Source text:
2.8. Bacterial Adhesion and Invasion Assay

The Caco-2 (RRID: CVCL_0025) cell lines were procured from National Centre for Cell Science (NCCS), Pune, India and passaged and preserved at –196 °C. The cell lines were revived and plated onto 12-well cell culture plates (Eppendorf, Germany) with a density of 10⁵ cells/well and incubated at 37 °C with 5% CO₂ for 24 h. A monolayer of cells showing 70–80% confluence was selected for further experiment. The plates containing cells were washed with Dulbecco’s phosphate-buffered saline (D-PBS). The pre-existing medium was removed, and then added with Dulbecco’s Modified Eagle Medium (DMEM), containing 10% fetal bovine serum (FBS) w/o antibiotics prior to bacterial infection. Bacteria cells grown under different in vitro gut conditions were used to infect Caco-2 cells with a multiplicity of infection (MOI) of 10 and incubated with 5% CO₂ in an incubator. For adhesion assay, after 30 min of incubation, the monolayers were washed twice with D-PBS and lysed using 500 μL of cold 0.1% Triton X-100. The bacteria were enumerated by plating the serially diluted aliquots and grown overnight at 37 °C [20]. For invasion assays, the monolayers incubated with bacteria for one and half hours were washed with D-PBS and incubated further for 30 min with DMEM and 10% FBS-containing gentamicin (100 µg/mL) to kill extracellular bacteria. Caco-2 monolayers were washed and lysed, and intracellular bacteria were enumerated, as mentioned above.

Entries provided:

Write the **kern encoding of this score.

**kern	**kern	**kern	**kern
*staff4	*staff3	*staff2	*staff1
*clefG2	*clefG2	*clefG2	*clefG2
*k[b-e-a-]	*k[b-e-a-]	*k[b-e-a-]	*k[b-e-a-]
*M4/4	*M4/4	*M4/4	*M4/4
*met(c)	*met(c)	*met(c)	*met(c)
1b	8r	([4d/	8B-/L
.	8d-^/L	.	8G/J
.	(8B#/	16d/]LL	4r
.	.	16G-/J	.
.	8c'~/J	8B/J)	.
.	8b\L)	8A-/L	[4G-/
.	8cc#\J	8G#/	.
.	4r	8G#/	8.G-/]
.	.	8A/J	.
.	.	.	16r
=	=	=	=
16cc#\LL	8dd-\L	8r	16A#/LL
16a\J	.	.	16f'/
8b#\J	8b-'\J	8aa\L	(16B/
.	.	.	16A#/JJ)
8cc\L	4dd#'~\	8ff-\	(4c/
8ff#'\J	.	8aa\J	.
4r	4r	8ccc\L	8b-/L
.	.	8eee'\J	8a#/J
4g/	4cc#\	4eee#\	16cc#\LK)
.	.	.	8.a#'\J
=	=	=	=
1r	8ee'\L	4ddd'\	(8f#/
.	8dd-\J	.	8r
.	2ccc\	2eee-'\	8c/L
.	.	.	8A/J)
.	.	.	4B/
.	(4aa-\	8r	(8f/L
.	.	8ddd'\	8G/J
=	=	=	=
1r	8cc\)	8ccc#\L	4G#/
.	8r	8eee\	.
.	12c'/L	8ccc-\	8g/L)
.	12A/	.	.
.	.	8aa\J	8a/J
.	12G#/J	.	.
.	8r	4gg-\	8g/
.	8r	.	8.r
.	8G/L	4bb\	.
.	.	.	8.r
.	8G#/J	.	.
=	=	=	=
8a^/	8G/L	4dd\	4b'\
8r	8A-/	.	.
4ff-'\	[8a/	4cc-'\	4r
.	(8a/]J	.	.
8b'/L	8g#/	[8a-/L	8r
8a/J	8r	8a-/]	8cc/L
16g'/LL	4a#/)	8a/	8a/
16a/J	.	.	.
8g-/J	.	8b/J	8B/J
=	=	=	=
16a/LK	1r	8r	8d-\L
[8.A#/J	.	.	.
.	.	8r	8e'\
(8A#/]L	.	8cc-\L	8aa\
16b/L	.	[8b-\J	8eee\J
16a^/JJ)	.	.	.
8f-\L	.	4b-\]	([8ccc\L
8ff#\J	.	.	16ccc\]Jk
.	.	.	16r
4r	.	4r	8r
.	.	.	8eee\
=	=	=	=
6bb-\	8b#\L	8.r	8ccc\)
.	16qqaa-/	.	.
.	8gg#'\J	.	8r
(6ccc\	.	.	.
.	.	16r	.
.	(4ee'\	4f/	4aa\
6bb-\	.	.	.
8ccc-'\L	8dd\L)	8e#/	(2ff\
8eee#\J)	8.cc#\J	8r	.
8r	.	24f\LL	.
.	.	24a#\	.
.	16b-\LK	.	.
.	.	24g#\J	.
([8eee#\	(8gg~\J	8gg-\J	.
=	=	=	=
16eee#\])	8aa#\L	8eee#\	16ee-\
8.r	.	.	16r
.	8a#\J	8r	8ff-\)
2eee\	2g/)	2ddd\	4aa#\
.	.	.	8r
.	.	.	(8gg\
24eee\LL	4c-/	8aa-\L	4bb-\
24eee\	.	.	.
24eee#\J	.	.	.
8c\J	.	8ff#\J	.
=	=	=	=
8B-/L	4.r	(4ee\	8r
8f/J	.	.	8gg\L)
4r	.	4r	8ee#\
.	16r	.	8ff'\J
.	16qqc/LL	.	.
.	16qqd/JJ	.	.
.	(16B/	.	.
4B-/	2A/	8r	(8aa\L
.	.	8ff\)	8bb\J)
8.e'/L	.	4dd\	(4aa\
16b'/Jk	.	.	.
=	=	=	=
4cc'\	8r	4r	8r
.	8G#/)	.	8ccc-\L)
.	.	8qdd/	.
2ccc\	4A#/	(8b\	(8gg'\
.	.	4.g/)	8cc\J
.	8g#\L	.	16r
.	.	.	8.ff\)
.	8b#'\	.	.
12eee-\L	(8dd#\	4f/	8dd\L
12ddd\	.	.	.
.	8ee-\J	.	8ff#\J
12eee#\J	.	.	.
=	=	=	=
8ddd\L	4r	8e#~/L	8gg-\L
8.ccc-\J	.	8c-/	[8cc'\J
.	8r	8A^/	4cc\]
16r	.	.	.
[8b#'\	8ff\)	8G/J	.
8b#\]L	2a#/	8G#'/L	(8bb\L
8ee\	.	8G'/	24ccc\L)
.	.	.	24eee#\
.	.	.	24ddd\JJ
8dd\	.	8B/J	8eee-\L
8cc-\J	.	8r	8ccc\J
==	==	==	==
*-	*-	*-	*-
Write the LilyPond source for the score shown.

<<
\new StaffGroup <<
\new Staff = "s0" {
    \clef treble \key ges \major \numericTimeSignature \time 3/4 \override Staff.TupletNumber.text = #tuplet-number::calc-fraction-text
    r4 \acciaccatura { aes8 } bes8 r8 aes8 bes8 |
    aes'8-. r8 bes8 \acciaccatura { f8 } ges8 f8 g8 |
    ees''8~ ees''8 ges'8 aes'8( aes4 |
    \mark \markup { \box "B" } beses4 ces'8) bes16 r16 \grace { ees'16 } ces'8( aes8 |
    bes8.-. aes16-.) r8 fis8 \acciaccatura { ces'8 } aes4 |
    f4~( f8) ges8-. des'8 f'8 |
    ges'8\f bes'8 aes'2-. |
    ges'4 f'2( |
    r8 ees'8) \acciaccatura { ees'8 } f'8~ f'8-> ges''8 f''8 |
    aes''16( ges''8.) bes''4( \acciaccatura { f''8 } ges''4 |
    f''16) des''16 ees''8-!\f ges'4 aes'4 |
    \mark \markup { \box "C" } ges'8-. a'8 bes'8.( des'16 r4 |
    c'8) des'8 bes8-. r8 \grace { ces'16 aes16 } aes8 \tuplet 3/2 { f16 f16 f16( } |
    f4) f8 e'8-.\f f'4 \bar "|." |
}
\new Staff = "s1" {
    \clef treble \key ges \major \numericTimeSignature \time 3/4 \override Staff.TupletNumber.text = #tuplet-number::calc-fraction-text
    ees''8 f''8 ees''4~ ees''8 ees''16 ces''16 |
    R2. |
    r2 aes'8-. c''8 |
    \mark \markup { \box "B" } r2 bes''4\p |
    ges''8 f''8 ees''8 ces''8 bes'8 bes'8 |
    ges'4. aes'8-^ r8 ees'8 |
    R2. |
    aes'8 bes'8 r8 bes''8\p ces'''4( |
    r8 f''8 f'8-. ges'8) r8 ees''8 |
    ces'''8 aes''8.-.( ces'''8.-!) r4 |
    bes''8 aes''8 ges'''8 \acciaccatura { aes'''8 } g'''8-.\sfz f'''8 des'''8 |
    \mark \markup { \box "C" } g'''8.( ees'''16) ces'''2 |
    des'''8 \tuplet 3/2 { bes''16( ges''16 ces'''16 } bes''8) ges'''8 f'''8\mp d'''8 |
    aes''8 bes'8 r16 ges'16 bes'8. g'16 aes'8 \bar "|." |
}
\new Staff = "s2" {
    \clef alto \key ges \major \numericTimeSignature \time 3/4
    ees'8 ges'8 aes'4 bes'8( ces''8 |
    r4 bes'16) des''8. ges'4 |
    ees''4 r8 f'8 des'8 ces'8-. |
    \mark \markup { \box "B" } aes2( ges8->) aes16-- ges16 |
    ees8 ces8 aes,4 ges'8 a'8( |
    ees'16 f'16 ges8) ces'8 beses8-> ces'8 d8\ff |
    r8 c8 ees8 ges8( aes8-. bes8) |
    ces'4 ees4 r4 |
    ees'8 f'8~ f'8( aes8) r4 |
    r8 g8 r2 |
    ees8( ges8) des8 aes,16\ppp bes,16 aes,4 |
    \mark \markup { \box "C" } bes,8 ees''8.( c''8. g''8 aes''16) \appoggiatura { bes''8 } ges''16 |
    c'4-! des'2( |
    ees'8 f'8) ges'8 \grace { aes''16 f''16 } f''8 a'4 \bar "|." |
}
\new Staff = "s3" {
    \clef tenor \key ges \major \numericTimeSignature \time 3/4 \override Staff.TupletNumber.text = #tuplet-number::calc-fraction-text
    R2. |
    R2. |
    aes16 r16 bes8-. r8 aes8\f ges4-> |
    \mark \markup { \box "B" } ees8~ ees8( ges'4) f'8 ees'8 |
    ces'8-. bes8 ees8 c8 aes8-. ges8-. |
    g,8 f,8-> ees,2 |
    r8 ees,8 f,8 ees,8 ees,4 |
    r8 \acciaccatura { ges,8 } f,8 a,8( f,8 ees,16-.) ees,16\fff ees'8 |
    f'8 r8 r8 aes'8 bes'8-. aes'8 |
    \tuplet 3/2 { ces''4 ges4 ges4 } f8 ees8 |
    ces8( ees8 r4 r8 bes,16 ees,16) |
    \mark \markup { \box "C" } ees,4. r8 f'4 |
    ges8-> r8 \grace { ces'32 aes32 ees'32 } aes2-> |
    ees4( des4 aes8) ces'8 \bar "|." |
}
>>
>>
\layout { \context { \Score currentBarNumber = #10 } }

The task: Extract the full bacterial adhesion and invasion assay text verbatim. The items that come after the text stand on their own as material.

Reply to the task:
2.8. Bacterial Adhesion and Invasion Assay

The Caco-2 (RRID: CVCL_0025) cell lines were procured from National Centre for Cell Science (NCCS), Pune, India and passaged and preserved at –196 °C. The cell lines were revived and plated onto 12-well cell culture plates (Eppendorf, Germany) with a density of 10⁵ cells/well and incubated at 37 °C with 5% CO₂ for 24 h. A monolayer of cells showing 70–80% confluence was selected for further experiment. The plates containing cells were washed with Dulbecco’s phosphate-buffered saline (D-PBS). The pre-existing medium was removed, and then added with Dulbecco’s Modified Eagle Medium (DMEM), containing 10% fetal bovine serum (FBS) w/o antibiotics prior to bacterial infection. Bacteria cells grown under different in vitro gut conditions were used to infect Caco-2 cells with a multiplicity of infection (MOI) of 10 and incubated with 5% CO₂ in an incubator. For adhesion assay, after 30 min of incubation, the monolayers were washed twice with D-PBS and lysed using 500 μL of cold 0.1% Triton X-100. The bacteria were enumerated by plating the serially diluted aliquots and grown overnight at 37 °C [20]. For invasion assays, the monolayers incubated with bacteria for one and half hours were washed with D-PBS and incubated further for 30 min with DMEM and 10% FBS-containing gentamicin (100 µg/mL) to kill extracellular bacteria. Caco-2 monolayers were washed and lysed, and intracellular bacteria were enumerated, as mentioned above.